▶ [SHORT TASK 1]: Render every line of the music notation records below as a JSON list of strings, one string per line, leaving out blank lines and the pictures.

One person who was not there was Mogilevich himself. He claimed that "[b]y the time I arrived at U Holubu, everything was already in full swing, so I went into a neighboring hotel and sat in the bar there until about five or six in the morning." Mikhailov would later be arrested in Switzerland in October 1996 on numerous charges, including that he was the head of a powerful Russian mafia group, but was exonerated and released two years later after evidence was not enough to prove much.
The global extent of Russian organized crime wasn't realized until Ludwig "Tarzan" Fainberg was arrested in January 1997, primarily because of arms dealing. In 1990, Fainberg moved from Brighton Beach to Miami and opened up a strip club called Porky's, which soon became a popular hangout for underworld criminals. Fainberg himself gained a reputation as an ambassador among international crime groups, becoming especially close to Juan Almeida, a Colombian cocaine dealer. Planning to expand his cocaine business, Fainberg acted as an intermediary between Almeida and the corrupt Russian military. He helped him get six Russian military helicopters in 1993, and in the following year, helped arrange to buy a submarine for cocaine smuggling. Unfortunately for the two of them, federal agents had been keeping a close eye on Fainberg for months. Alexander Yasevich, an associate of the Russian military contact and an undercover DEA agent, was sent to verify the illegal dealing, and in 1997, Fainberg was finally arrested in Miami. Facing the possibility of life imprisonment, the latter agreed to testify against Almeida in exchange for a shorter sentence, which ended up being 33 months.

▶ [INPUT ROWS]:
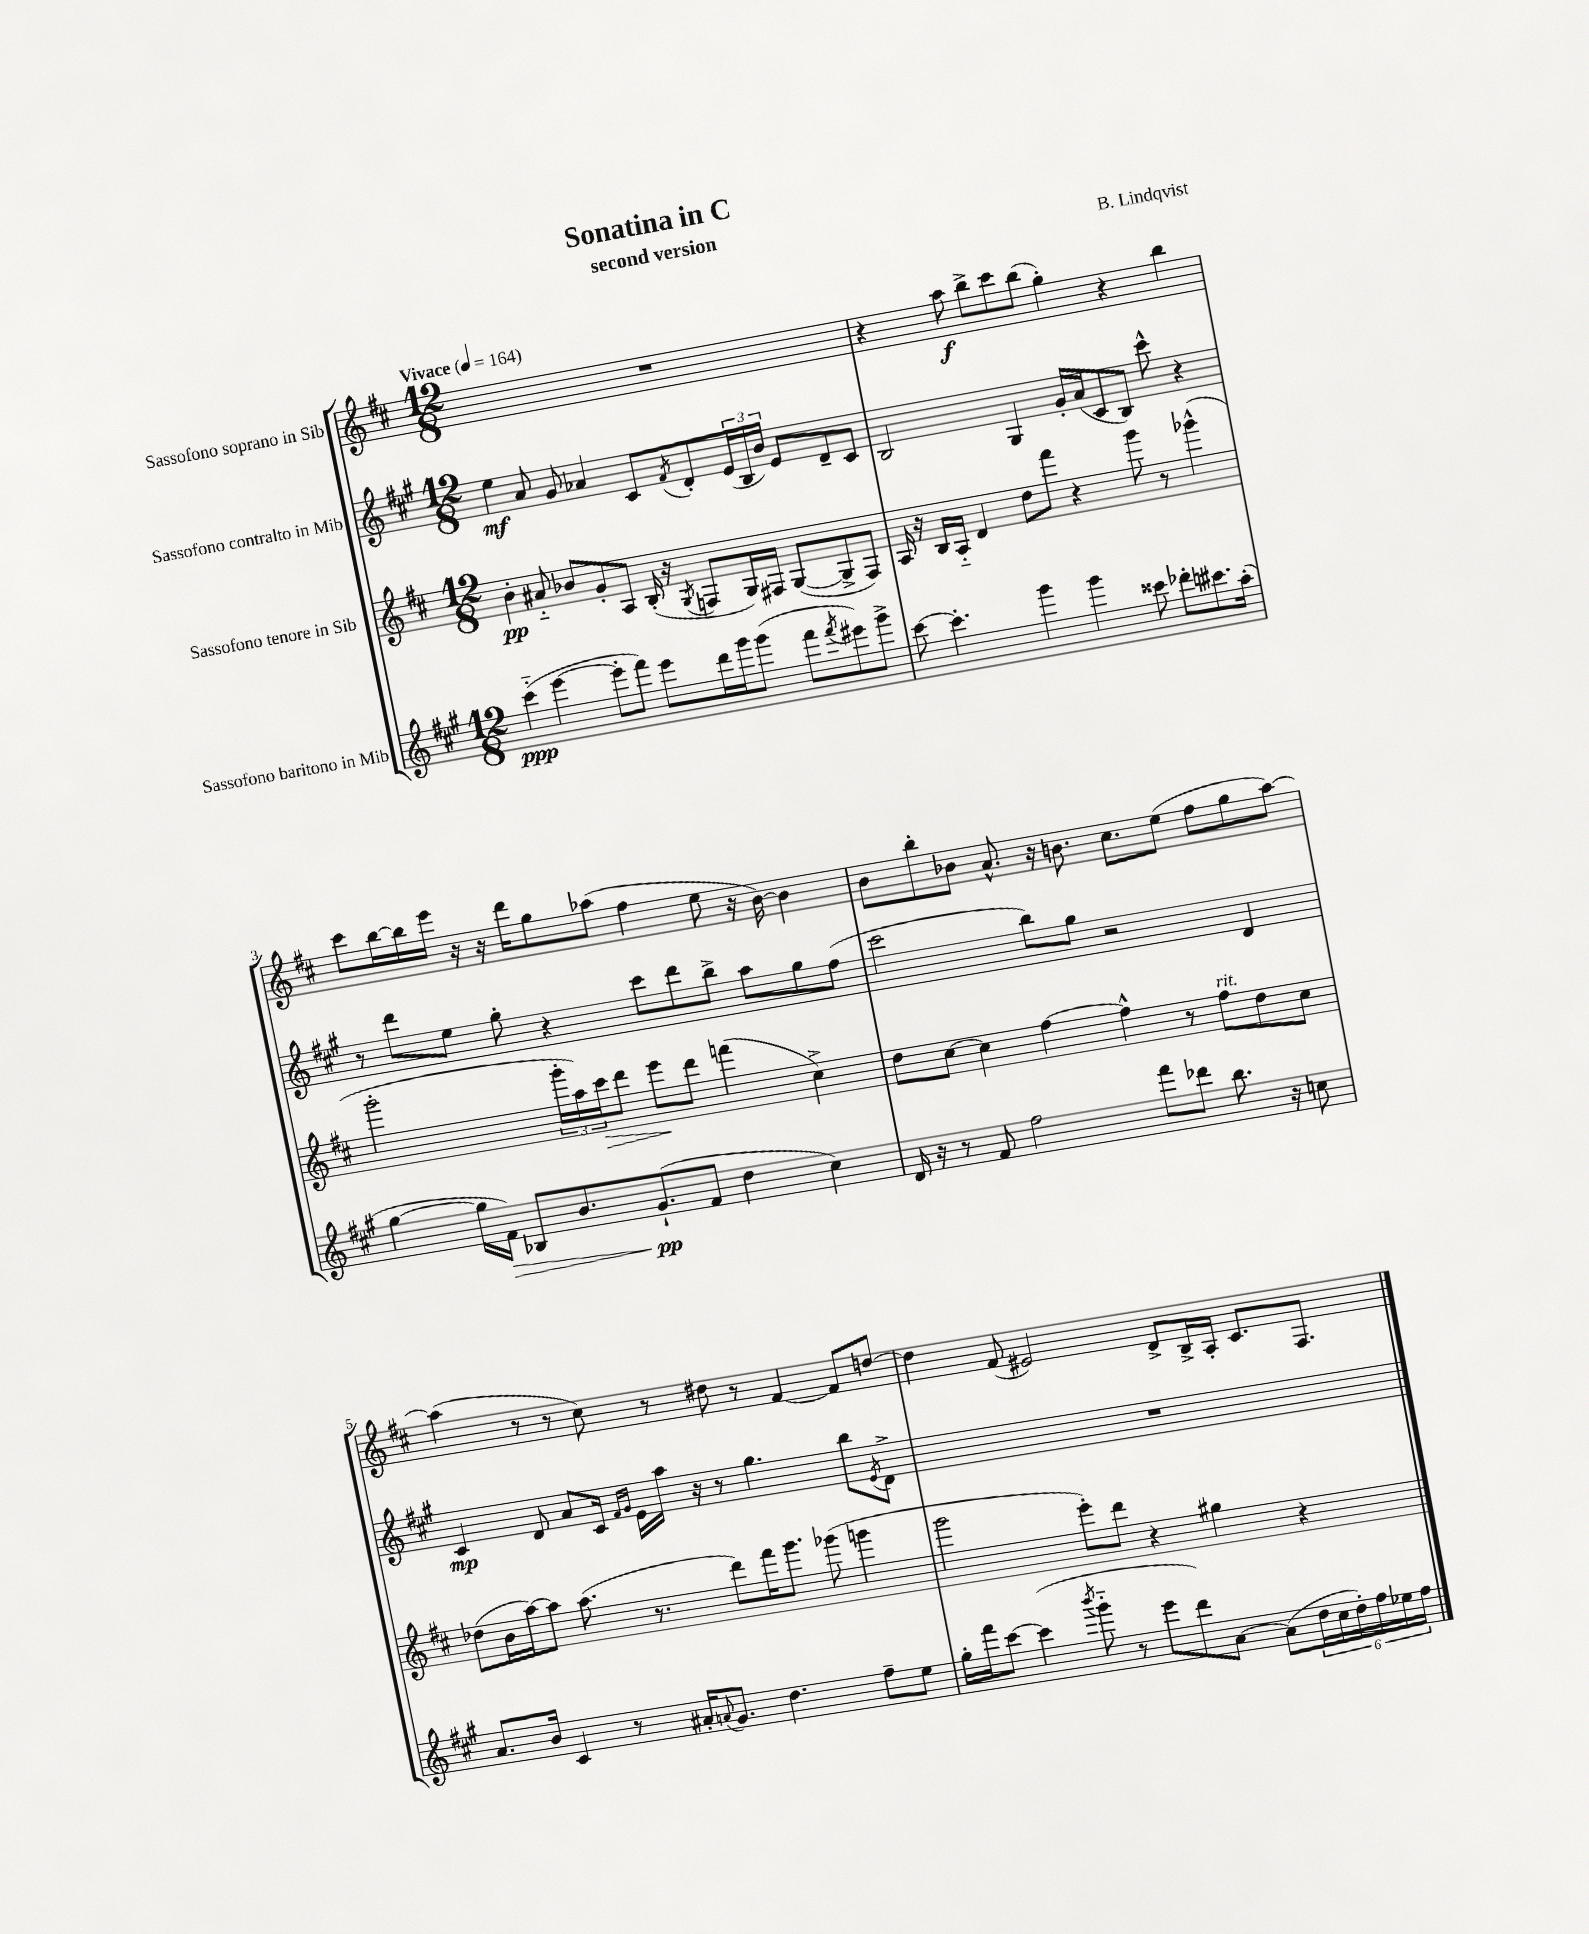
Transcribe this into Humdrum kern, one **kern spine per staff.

**kern	**kern	**kern	**kern
*staff4	*staff3	*staff2	*staff1
*clefG2	*clefG2	*clefG2	*clefG2
*k[f#c#g#]	*k[f#c#]	*k[f#c#g#]	*k[f#c#]
*M12/8	*M12/8	*M12/8	*M12/8
*MM164	*MM164	*MM164	*MM164
(4ccc#'~\	4b'\	4ee\	1.r
[4eee\	8a#'~/	8a/	.
.	8b-/L	8g#/	.
8eee'\]L	8g'/	4a-/	.
8fff#\J)	8A/J	.	.
8eee\L	(16B'/	8c#/L	.
.	16r	.	.
.	8qG/	8qf#/	.
16ddd\L	8F/L	8d'/	.
16ggg#\J	.	.	.
(8ggg#\J	16G/L)	(24e/L	.
.	.	24B/	.
.	16F#/JJ	.	.
.	.	24b/JJ)	.
8fff#\L	([8G/L	8e/L	.
8qfff#/	.	.	.
8eee#\)	8G^/]	8d~/	.
8ggg#^\J	8F#/J)	8c#/J	.
=	=	=	=
[8ccc#\	16A/	2B/	4r
.	16r	.	.
4.ccc#'\]	16B/LL	.	.
.	16A'~/JJ	.	.
.	4d/	.	8aa\
.	.	.	8bb^\L
4ggg#\	8dd\L	4G#/	8ccc#\
.	8fff#\J	.	(8bb\J
4ggg#\	4r	16g#'/LL	4gg'\)
.	.	(16a/J	.
.	.	8c#/	.
8ccc##\	8ggg\	8B/J)	4r
8ddd-'\L	8r	8ccc#^^\	.
8.ccc#\	(4ggg-^^\	4r	4bb\
(16aa'\Jk	.	.	.
=	=	=	=
[4gg#\	2ggg'\	8r	8ccc#\L
.	.	8ddd\L	[16bb\L
.	.	.	16bb\]
16gg#\]LL	.	8ee\J	16eee\JJ
16f#\JJ)	.	.	16r
8B-/L	.	8gg#'\	16r
.	.	.	16ddd\LK
8.b/	24ggg'\LL	4r	8gg\
.	24aa\)	.	.
.	24ccc#\J	.	.
.	8ddd\J	.	(8aa-\J
(8.g#`/	.	.	.
.	8eee\L	8ccc#\L	4ff#\
8f#/J	8ddd\J	8ddd\	.
4dd\	(4fff\	8bb^\J	8ee\
.	.	8aa\L	16r
.	.	.	[16b\)
4cc#\)	4cc#^\)	8gg#\	4b\]
.	.	(8ff#\J	.
=	=	=	=
16d/	8dd\L	2ccc#\	8b\L
16r	.	.	.
8r	[8cc#\J	.	8bb'\
8f#/	4cc#\]	.	8b-\J
2ff#\	.	.	8.a^^/
.	[4ff#\	8bb\L)	.
.	.	.	16r
.	.	8gg#\J	8.b\
.	4ff#^^\]	2r	.
.	.	.	8.cc#\L
8fff#\L	.	.	.
8ddd-\J	8r	.	(8ee\J
8.bb\	8ff#\L	.	8ff#\L
.	8dd\	4d/	8gg\
16r	.	.	.
8cc\	8cc#\J	.	[8aa\J)
=	=	=	=
8.a/L	(8dd-\L	4c#/	(4aa\]
.	16b\L	.	.
16b/Jk	[16aa\J)	.	.
4c#/	8aa\]J	8d/	8r
.	(8.aa\	8a/L	8r
8r	.	16c#/Jk	8cc#\)
.	.	16qqf#/LL	.
.	.	16qqg#/JJ	.
.	8.r	16e\LL	.
16a#'/LK	.	16aa\JJ	8r
8qqa/	.	.	.
8.g#/J	.	16r	.
.	8ddd\L)	8r	8dd#\
4.dd\	16fff#\K	4.gg#\	8r
.	8.ggg\J	.	.
.	.	.	[4f#/
.	(8ggg-\	.	.
8ff#~\L	4ggg\	8bb\L	8f#/]L
.	.	8qe/	.
8ee\J	.	8d^\J	[8dd/J
=	=	=	=
16gg#'\LL	2ggg\	1.r	4dd\]
16fff#\J	.	.	.
[8ccc#\J	.	.	.
(4ccc#\]	.	.	(8f#/
.	.	.	2e#/)
8qbbb/	.	.	.
8ggg#'~\	8eee'\L)	.	.
8r	8ddd\J	.	.
8eee\L	4r	.	.
8ddd\)	.	.	8d^/L
[8a\J	4gg#\	.	16B^/L
.	.	.	16A'/JJ
(8a\]L	.	.	8.c#/L
24dd\L	4r	.	.
24cc#\	.	.	.
.	.	.	8.F#/J
24dd'\)	.	.	.
24ff#\	.	.	.
24ee-\	.	.	.
24ff#\JJ	.	.	.
==	==	==	==
*-	*-	*-	*-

▶ [SHORT TASK 2]: Extend the passage on Russian organized crime past its last sentence.

▶ [FINAL ANSWER 1]:
[
  "Transcribe this into Humdrum kern, one **kern spine per staff.",
  "**kern\t**kern\t**kern\t**kern",
  "*staff4\t*staff3\t*staff2\t*staff1",
  "*clefG2\t*clefG2\t*clefG2\t*clefG2",
  "*k[f#c#g#]\t*k[f#c#]\t*k[f#c#g#]\t*k[f#c#]",
  "*M12/8\t*M12/8\t*M12/8\t*M12/8",
  "*MM164\t*MM164\t*MM164\t*MM164",
  "(4ccc#'~\\\t4b'\\\t4ee\\\t1.r",
  "[4eee\\\t8a#'~/\t8a/\t.",
  ".\t8b-/L\t8g#/\t.",
  "8eee'\\]L\t8g'/\t4a-/\t.",
  "8fff#\\J)\t8A/J\t.\t.",
  "8eee\\L\t(16B'/\t8c#/L\t.",
  ".\t16r\t.\t.",
  ".\t8qG/\t8qf#/\t.",
  "16ddd\\L\t8F/L\t8d'/\t.",
  "16ggg#\\J\t.\t.\t.",
  "(8ggg#\\J\t16G/L)\t(24e/L\t.",
  ".\t.\t24B/\t.",
  ".\t16F#/JJ\t.\t.",
  ".\t.\t24b/JJ)\t.",
  "8fff#\\L\t([8G/L\t8e/L\t.",
  "8qfff#/\t.\t.\t.",
  "8eee#\\)\t8G^/]\t8d~/\t.",
  "8ggg#^\\J\t8F#/J)\t8c#/J\t.",
  "=\t=\t=\t=",
  "[8ccc#\\\t16A/\t2B/\t4r",
  ".\t16r\t.\t.",
  "4.ccc#'\\]\t16B/LL\t.\t.",
  ".\t16A'~/JJ\t.\t.",
  ".\t4d/\t.\t8aa\\",
  ".\t.\t.\t8bb^\\L",
  "4ggg#\\\t8dd\\L\t4G#/\t8ccc#\\",
  ".\t8fff#\\J\t.\t(8bb\\J",
  "4ggg#\\\t4r\t16g#'/LL\t4gg'\\)",
  ".\t.\t(16a/J\t.",
  ".\t.\t8c#/\t.",
  "8ccc##\\\t8ggg\\\t8B/J)\t4r",
  "8ddd-'\\L\t8r\t8ccc#^^\\\t.",
  "8.ccc#\\\t(4ggg-^^\\\t4r\t4bb\\",
  "(16aa'\\Jk\t.\t.\t.",
  "=\t=\t=\t=",
  "[4gg#\\\t2ggg'\\\t8r\t8ccc#\\L",
  ".\t.\t8ddd\\L\t[16bb\\L",
  ".\t.\t.\t16bb\\]",
  "16gg#\\]LL\t.\t8ee\\J\t16eee\\JJ",
  "16f#\\JJ)\t.\t.\t16r",
  "8B-/L\t.\t8gg#'\\\t16r",
  ".\t.\t.\t16ddd\\LK",
  "8.b/\t24ggg'\\LL\t4r\t8gg\\",
  ".\t24aa\\)\t.\t.",
  ".\t24ccc#\\J\t.\t.",
  ".\t8ddd\\J\t.\t(8aa-\\J",
  "(8.g#`/\t.\t.\t.",
  ".\t8eee\\L\t8ccc#\\L\t4ff#\\",
  "8f#/J\t8ddd\\J\t8ddd\\\t.",
  "4dd\\\t(4fff\\\t8bb^\\J\t8ee\\",
  ".\t.\t8aa\\L\t16r",
  ".\t.\t.\t[16b\\)",
  "4cc#\\)\t4cc#^\\)\t8gg#\\\t4b\\]",
  ".\t.\t(8ff#\\J\t.",
  "=\t=\t=\t=",
  "16d/\t8dd\\L\t2ccc#\\\t8b\\L",
  "16r\t.\t.\t.",
  "8r\t[8cc#\\J\t.\t8bb'\\",
  "8f#/\t4cc#\\]\t.\t8b-\\J",
  "2ff#\\\t.\t.\t8.a^^/",
  ".\t[4ff#\\\t8bb\\L)\t.",
  ".\t.\t.\t16r",
  ".\t.\t8gg#\\J\t8.b\\",
  ".\t4ff#^^\\]\t2r\t.",
  ".\t.\t.\t8.cc#\\L",
  "8fff#\\L\t.\t.\t.",
  "8ddd-\\J\t8r\t.\t(8ee\\J",
  "8.bb\\\t8ff#\\L\t.\t8ff#\\L",
  ".\t8dd\\\t4d/\t8gg\\",
  "16r\t.\t.\t.",
  "8cc\\\t8cc#\\J\t.\t[8aa\\J)",
  "=\t=\t=\t=",
  "8.a/L\t(8dd-\\L\t4c#/\t(4aa\\]",
  ".\t16b\\L\t.\t.",
  "16b/Jk\t[16aa\\J)\t.\t.",
  "4c#/\t8aa\\]J\t8d/\t8r",
  ".\t(8.aa\\\t8a/L\t8r",
  "8r\t.\t16c#/Jk\t8cc#\\)",
  ".\t.\t16qqf#/LL\t.",
  ".\t.\t16qqg#/JJ\t.",
  ".\t8.r\t16e\\LL\t.",
  "16a#'/LK\t.\t16aa\\JJ\t8r",
  "8qqa/\t.\t.\t.",
  "8.g#/J\t.\t16r\t.",
  ".\t8ddd\\L)\t8r\t8dd#\\",
  "4.dd\\\t16fff#\\K\t4.gg#\\\t8r",
  ".\t8.ggg\\J\t.\t.",
  ".\t.\t.\t[4f#/",
  ".\t(8ggg-\\\t.\t.",
  "8ff#~\\L\t4ggg\\\t8bb\\L\t8f#/]L",
  ".\t.\t8qe/\t.",
  "8ee\\J\t.\t8d^\\J\t[8dd/J",
  "=\t=\t=\t=",
  "16gg#'\\LL\t2ggg\\\t1.r\t4dd\\]",
  "16fff#\\J\t.\t.\t.",
  "[8ccc#\\J\t.\t.\t.",
  "(4ccc#\\]\t.\t.\t(8f#/",
  ".\t.\t.\t2e#/)",
  "8qbbb/\t.\t.\t.",
  "8ggg#'~\\\t8eee'\\L)\t.\t.",
  "8r\t8ddd\\J\t.\t.",
  "8eee\\L\t4r\t.\t.",
  "8ddd\\)\t.\t.\t8d^/L",
  "[8a\\J\t4gg#\\\t.\t16B^/L",
  ".\t.\t.\t16A'/JJ",
  "(8a\\]L\t.\t.\t8.c#/L",
  "24dd\\L\t4r\t.\t.",
  "24cc#\\\t.\t.\t.",
  ".\t.\t.\t8.F#/J",
  "24dd'\\)\t.\t.\t.",
  "24ff#\\\t.\t.\t.",
  "24ee-\\\t.\t.\t.",
  "24ff#\\JJ\t.\t.\t.",
  "==\t==\t==\t==",
  "*-\t*-\t*-\t*-"
]

▶ [FINAL ANSWER 2]:
As the 21st century dawned, the Russian mafia remained after the death of Aslan Usoyan. New Mafia bosses sprang up, while imprisoned ones were released. Among the released were Marat Balagula and Vyacheslav Ivankov, both in 2004. The latter was extradited to Russia, but was jailed once more for his alleged murders of two Turks in a Moscow restaurant in 1992; he was cleared of all charges and released in 2005. Four years later, he was assassinated by a shot in the stomach from a sniper. Meanwhile, Monya Elson and Leonid Roytman were arrested in March 2006 for an unsuccessful murder plot against two Kyiv-based businessmen.
In 2009, FBI agents in Moscow targeted[clarification needed] two suspected Mafia leaders and two other corrupt businessmen. One of the leaders is Yevgeny Dvoskin, a criminal who had been in prison with Ivankov in 1995 and was deported in 2001 for breaking immigration regulations; the other is Konstantin "Gizya" Ginzburg, who was reportedly the current "big boss" of Russian organized crime in America before his reported assassination in 2009, it being suspected that Ivankov handed over control to him.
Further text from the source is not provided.